● **Activity**
In the locking lecture notes below, list every line that begins with "Q:".

● **Source extract**
::::

6.828 2016 : Locking

Why talk about locking?
  apps want to use multi-core processors for parallel speed-up
  so kernel must deal with parallel system calls
  and thus parallel access to kernel data (buffer cache, processes, &c)
  locks help with correct sharing of data
  locks can limit parallel speedup

Locking homework
  recall: ph.c, multi-threaded hash table, put(), get()
  vi ph0.c
  Q: why run ph.c on multiple cores?
     diagram: CPUs, bus, RAM
     assumption: CPU is bottleneck, can divide work between CPUs
  Q: can we beat single-core put() time? single-core get() time?
     ./ph0 1
  Q: how to measure parallel speedup?
     ./ph0 2
     twice as much work per unit time!
  Q: where are the missing keys?
  Q: specific scenario?
     diagram...
     table[0] = 15
     concurrent put(5), put(10)
     both insert()s allocate new entry, point next to 15
     both set table[0] to their new entry
     last inserter wins, other one is lost!

::::

● **Exercise data**
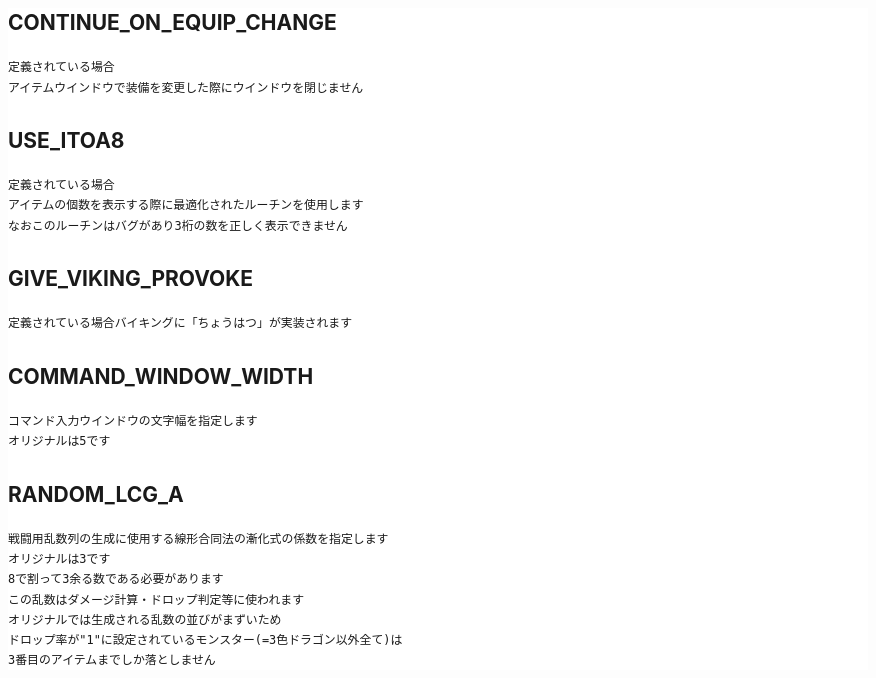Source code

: CONTINUE_ON_EQUIP_CHANGE
-----------------------------------
	定義されている場合
	アイテムウインドウで装備を変更した際にウインドウを閉じません

USE_ITOA8
-----------------------------------
	定義されている場合
	アイテムの個数を表示する際に最適化されたルーチンを使用します
	なおこのルーチンはバグがあり3桁の数を正しく表示できません

GIVE_VIKING_PROVOKE
-----------------------------------
	定義されている場合バイキングに「ちょうはつ」が実装されます

COMMAND_WINDOW_WIDTH
-----------------------------------
	コマンド入力ウインドウの文字幅を指定します
	オリジナルは5です

RANDOM_LCG_A
-----------------------------------
	戦闘用乱数列の生成に使用する線形合同法の漸化式の係数を指定します
	オリジナルは3です
	8で割って3余る数である必要があります
	この乱数はダメージ計算・ドロップ判定等に使われます
	オリジナルでは生成される乱数の並びがまずいため
	ドロップ率が"1"に設定されているモンスター(=3色ドラゴン以外全て)は
	3番目のアイテムまでしか落としません
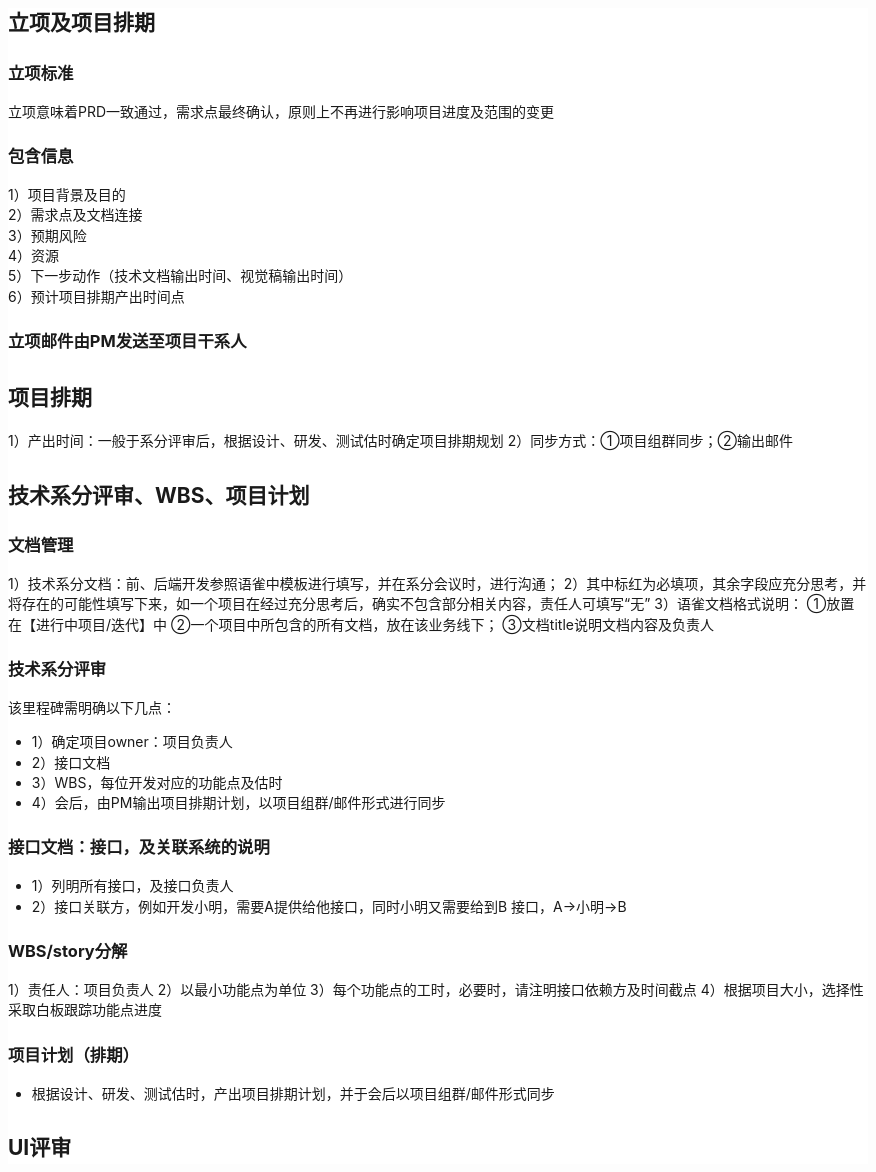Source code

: ## 立项及项目排期

### 立项标准
立项意味着PRD一致通过，需求点最终确认，原则上不再进行影响项目进度及范围的变更

### 包含信息
1）项目背景及目的<br />2）需求点及文档连接<br />3）预期风险<br />4）资源<br />5）下一步动作（技术文档输出时间、视觉稿输出时间）<br />6）预计项目排期产出时间点

### 立项邮件由PM发送至项目干系人

## 项目排期
1）产出时间：一般于系分评审后，根据设计、研发、测试估时确定项目排期规划
2）同步方式：①项目组群同步；②输出邮件

## 技术系分评审、WBS、项目计划

### 文档管理
1）技术系分文档：前、后端开发参照语雀中模板进行填写，并在系分会议时，进行沟通；
2）其中标红为必填项，其余字段应充分思考，并将存在的可能性填写下来，如一个项目在经过充分思考后，确实不包含部分相关内容，责任人可填写“无”
3）语雀文档格式说明：
①放置在【进行中项目/迭代】中
②一个项目中所包含的所有文档，放在该业务线下；
③文档title说明文档内容及负责人

### 技术系分评审
该里程碑需明确以下几点：
  - 1）确定项目owner：项目负责人
  - 2）接口文档
  - 3）WBS，每位开发对应的功能点及估时
  - 4）会后，由PM输出项目排期计划，以项目组群/邮件形式进行同步

### 接口文档：接口，及关联系统的说明
* 1）列明所有接口，及接口负责人
* 2）接口关联方，例如开发小明，需要A提供给他接口，同时小明又需要给到B 接口，A→小明→B

### WBS/story分解
1）责任人：项目负责人
2）以最小功能点为单位
3）每个功能点的工时，必要时，请注明接口依赖方及时间截点
4）根据项目大小，选择性采取白板跟踪功能点进度

### 项目计划（排期）
* 根据设计、研发、测试估时，产出项目排期计划，并于会后以项目组群/邮件形式同步

## UI评审
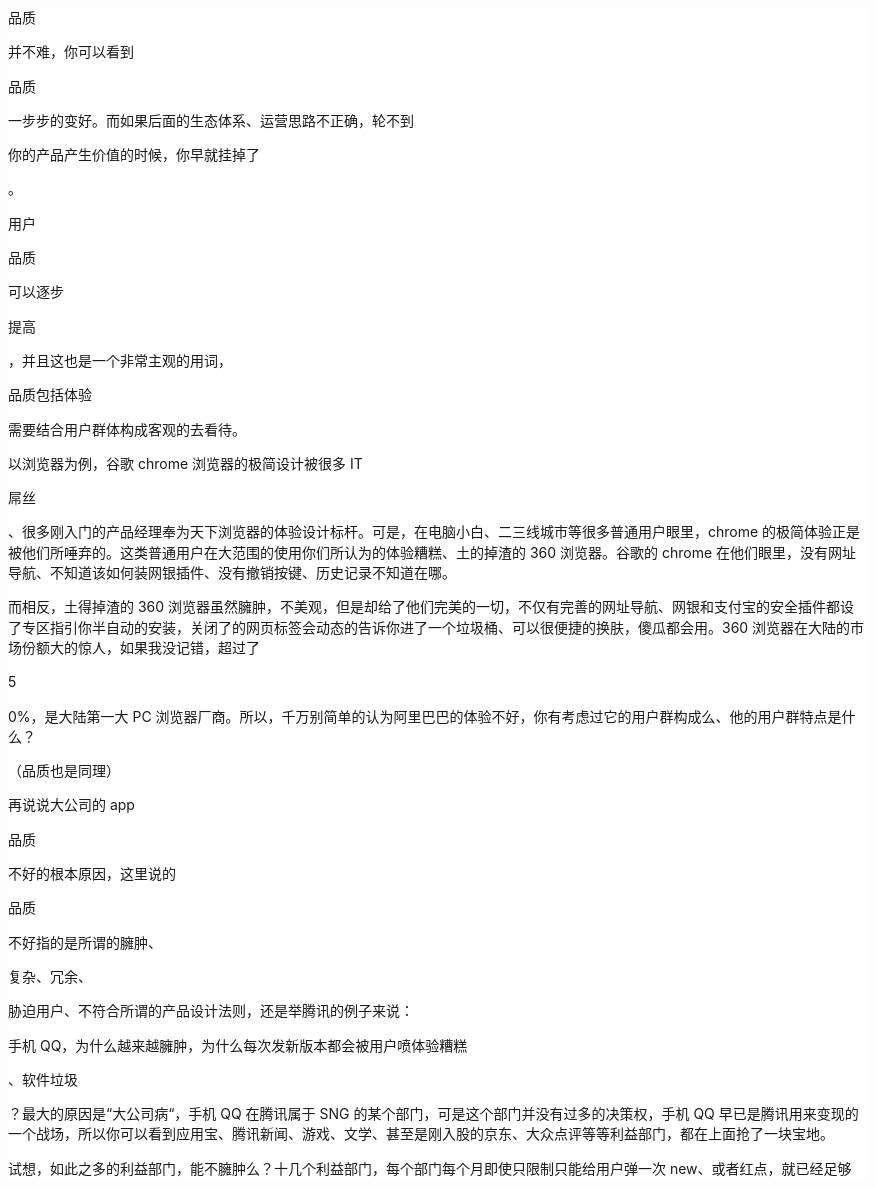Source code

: 品质

并不难，你可以看到

品质

一步步的变好。而如果后面的生态体系、运营思路不正确，轮不到

你的产品产生价值的时候，你早就挂掉了

。

用户

品质

可以逐步

提高

，并且这也是一个非常主观的用词，

品质包括体验

需要结合用户群体构成客观的去看待。

以浏览器为例，谷歌 chrome 浏览器的极简设计被很多 IT

屌丝

、很多刚入门的产品经理奉为天下浏览器的体验设计标杆。可是，在电脑小白、二三线城市等很多普通用户眼里，chrome 的极简体验正是被他们所唾弃的。这类普通用户在大范围的使用你们所认为的体验糟糕、土的掉渣的 360 浏览器。谷歌的 chrome 在他们眼里，没有网址导航、不知道该如何装网银插件、没有撤销按键、历史记录不知道在哪。

而相反，土得掉渣的 360 浏览器虽然臃肿，不美观，但是却给了他们完美的一切，不仅有完善的网址导航、网银和支付宝的安全插件都设了专区指引你半自动的安装，关闭了的网页标签会动态的告诉你进了一个垃圾桶、可以很便捷的换肤，傻瓜都会用。360 浏览器在大陆的市场份额大的惊人，如果我没记错，超过了

5

0%，是大陆第一大 PC 浏览器厂商。所以，千万别简单的认为阿里巴巴的体验不好，你有考虑过它的用户群构成么、他的用户群特点是什么？

（品质也是同理）

再说说大公司的 app

品质

不好的根本原因，这里说的

品质

不好指的是所谓的臃肿、

复杂、冗余、

胁迫用户、不符合所谓的产品设计法则，还是举腾讯的例子来说：

手机 QQ，为什么越来越臃肿，为什么每次发新版本都会被用户喷体验糟糕

、软件垃圾

？最大的原因是“大公司病“，手机 QQ 在腾讯属于 SNG 的某个部门，可是这个部门并没有过多的决策权，手机 QQ 早已是腾讯用来变现的一个战场，所以你可以看到应用宝、腾讯新闻、游戏、文学、甚至是刚入股的京东、大众点评等等利益部门，都在上面抢了一块宝地。

试想，如此之多的利益部门，能不臃肿么？十几个利益部门，每个部门每个月即使只限制只能给用户弹一次 new、或者红点，就已经足够
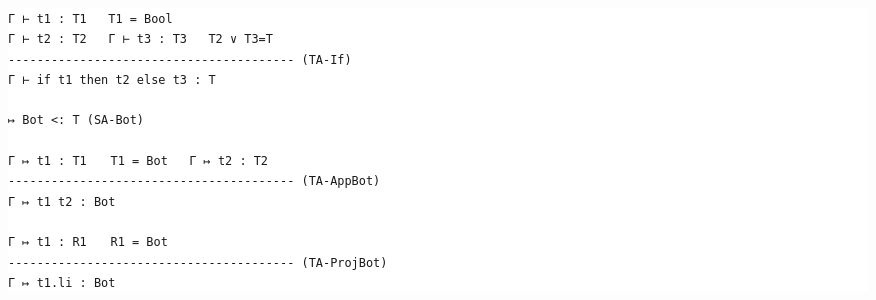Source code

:     Γ ⊢ t1 : T1   T1 = Bool
    Γ ⊢ t2 : T2   Γ ⊢ t3 : T3   T2 ∨ T3=T
    ---------------------------------------- (TA-If)
    Γ ⊢ if t1 then t2 else t3 : T

    ↦ Bot <: T (SA-Bot)

    Γ ↦ t1 : T1　　T1 = Bot   Γ ↦ t2 : T2
    ---------------------------------------- (TA-AppBot)
    Γ ↦ t1 t2 : Bot

    Γ ↦ t1 : R1　　R1 = Bot
    ---------------------------------------- (TA-ProjBot)
    Γ ↦ t1.li : Bot


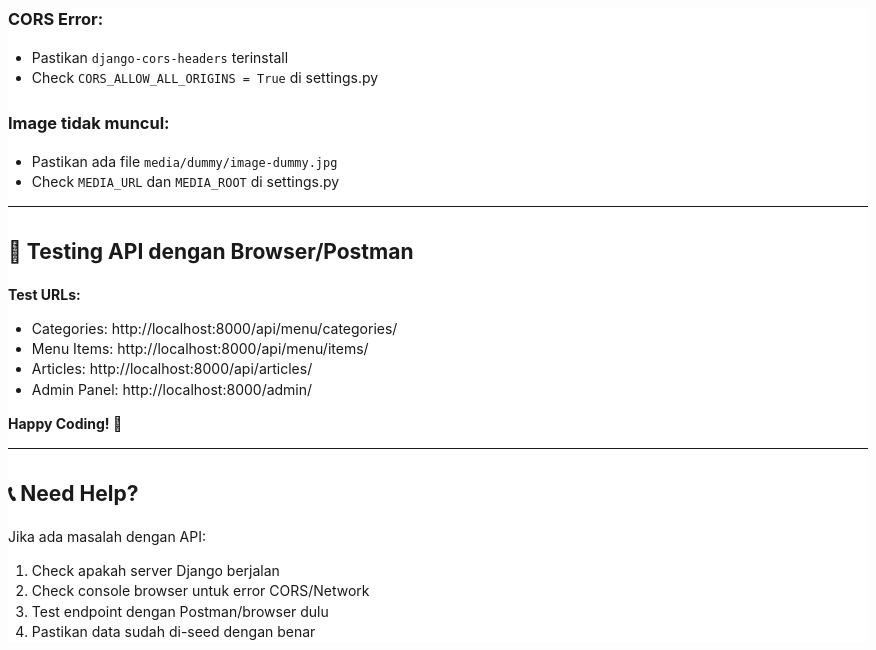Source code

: ### **CORS Error:**
- Pastikan `django-cors-headers` terinstall
- Check `CORS_ALLOW_ALL_ORIGINS = True` di settings.py

### **Image tidak muncul:**
- Pastikan ada file `media/dummy/image-dummy.jpg`
- Check `MEDIA_URL` dan `MEDIA_ROOT` di settings.py

---

## 📱 Testing API dengan Browser/Postman

**Test URLs:**
- Categories: http://localhost:8000/api/menu/categories/
- Menu Items: http://localhost:8000/api/menu/items/
- Articles: http://localhost:8000/api/articles/
- Admin Panel: http://localhost:8000/admin/

**Happy Coding! 🚀**

---

## 📞 Need Help?

Jika ada masalah dengan API:
1. Check apakah server Django berjalan
2. Check console browser untuk error CORS/Network
3. Test endpoint dengan Postman/browser dulu
4. Pastikan data sudah di-seed dengan benar
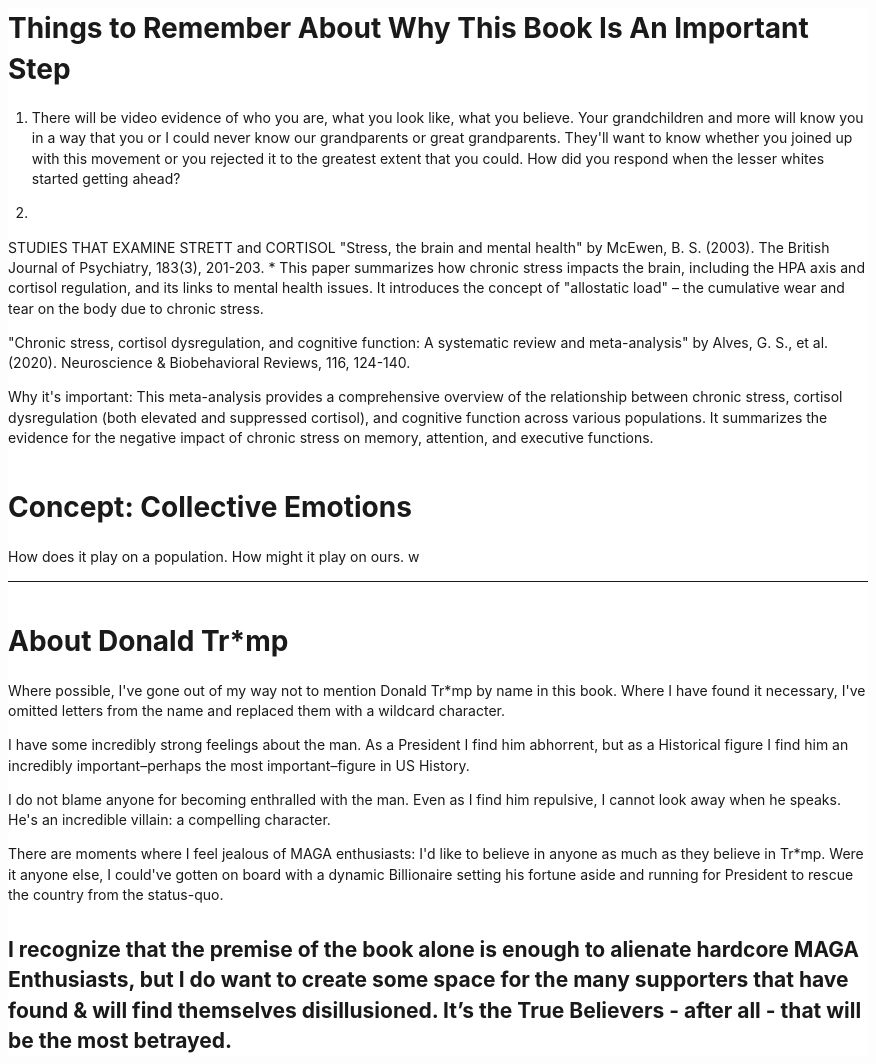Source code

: 
# Things to Remember About Why This Book Is An Important Step
1. There will be video evidence of who you are, what you look like, what you believe.  Your grandchildren and more will know you in a way that you or I could never know our grandparents or great grandparents.  They'll want to know whether you joined up with this movement or you rejected it to the greatest extent that you could.  How did you respond when the lesser whites started getting ahead?

2.



STUDIES THAT EXAMINE STRETT and CORTISOL
"Stress, the brain and mental health" by McEwen, B. S. (2003). The British Journal of Psychiatry, 183(3), 201-203.
    * This paper summarizes how chronic stress impacts the brain, including the HPA axis and cortisol regulation, and its links to mental health issues. It introduces the concept of "allostatic load" – the cumulative wear and tear on the body due to chronic stress.

"Chronic stress, cortisol dysregulation, and cognitive function: A systematic review and meta-analysis" by Alves, G. S., et al. (2020). Neuroscience & Biobehavioral Reviews, 116, 124-140.

Why it's important: This meta-analysis provides a comprehensive overview of the relationship between chronic stress, cortisol dysregulation (both elevated and suppressed cortisol), and cognitive function across various populations. It summarizes the evidence for the negative impact of chronic stress on memory, attention, and executive functions.

# Concept: Collective Emotions
How does it play on a population.  How might it play on ours.
w

---
# About Donald Tr*mp
Where possible, I've gone out of my way not to mention Donald Tr*mp by name in this book. Where I have found it necessary, I've omitted letters from the name and replaced them with a wildcard character.

I have some incredibly strong feelings about the man. As a President I find him abhorrent, but as a Historical figure I find him an incredibly important–perhaps the most important–figure in US History.

I do not blame anyone for becoming enthralled with the man. Even as I find him repulsive, I cannot look away when he speaks. He's an incredible villain: a compelling character.

There are moments where I feel jealous of MAGA enthusiasts: I'd like to believe in anyone as much as they believe in Tr*mp. Were it anyone else, I could've gotten on board with a dynamic Billionaire setting his fortune aside and running for President to rescue the country from the status-quo.

I recognize that the premise of the book alone is enough to alienate hardcore MAGA Enthusiasts, but I do want to create some space for the many supporters  that have found & will find themselves disillusioned. It’s the True Believers - after all - that will be the most betrayed.
---
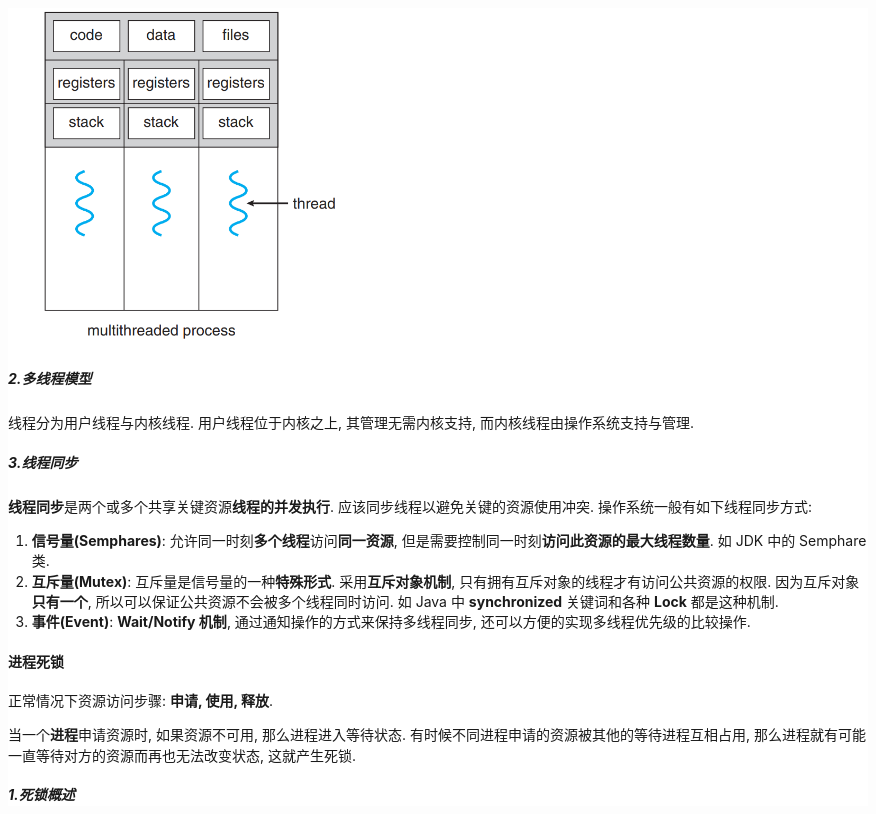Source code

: <img src="assets/image-20200924094449070.png" alt="image-20200924094449070" style="zoom:53%;" />

##### 2.多线程模型

线程分为用户线程与内核线程. 用户线程位于内核之上, 其管理无需内核支持, 而内核线程由操作系统支持与管理. 

##### 3.线程同步

**线程同步**是两个或多个共享关键资源**线程的并发执行**. 应该同步线程以避免关键的资源使用冲突. 操作系统一般有如下线程同步方式: 

1. **信号量(Semphares)**: 允许同一时刻**多个线程**访问**同一资源**, 但是需要控制同一时刻**访问此资源的最大线程数量**. 如 JDK 中的 Semphare 类. 
2. **互斥量(Mutex)**: 互斥量是信号量的一种**特殊形式**. 采用**互斥对象机制**, 只有拥有互斥对象的线程才有访问公共资源的权限. 因为互斥对象**只有一个**, 所以可以保证公共资源不会被多个线程同时访问. 如 Java 中 **synchronized** 关键词和各种 **Lock** 都是这种机制. 
3. **事件(Event)**: **Wait/Notify 机制**, 通过通知操作的方式来保持多线程同步, 还可以方便的实现多线程优先级的比较操作. 

#### 进程死锁

正常情况下资源访问步骤: **申请, 使用, 释放**. 

当一个**进程**申请资源时, 如果资源不可用, 那么进程进入等待状态. 有时候不同进程申请的资源被其他的等待进程互相占用, 那么进程就有可能一直等待对方的资源而再也无法改变状态, 这就产生死锁. 

##### 1.死锁概述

::::

● **Response for this exercise**
- Q: why run ph.c on multiple cores?
- Q: can we beat single-core put() time? single-core get() time?
- Q: how to measure parallel speedup?
- Q: where are the missing keys?
- Q: specific scenario?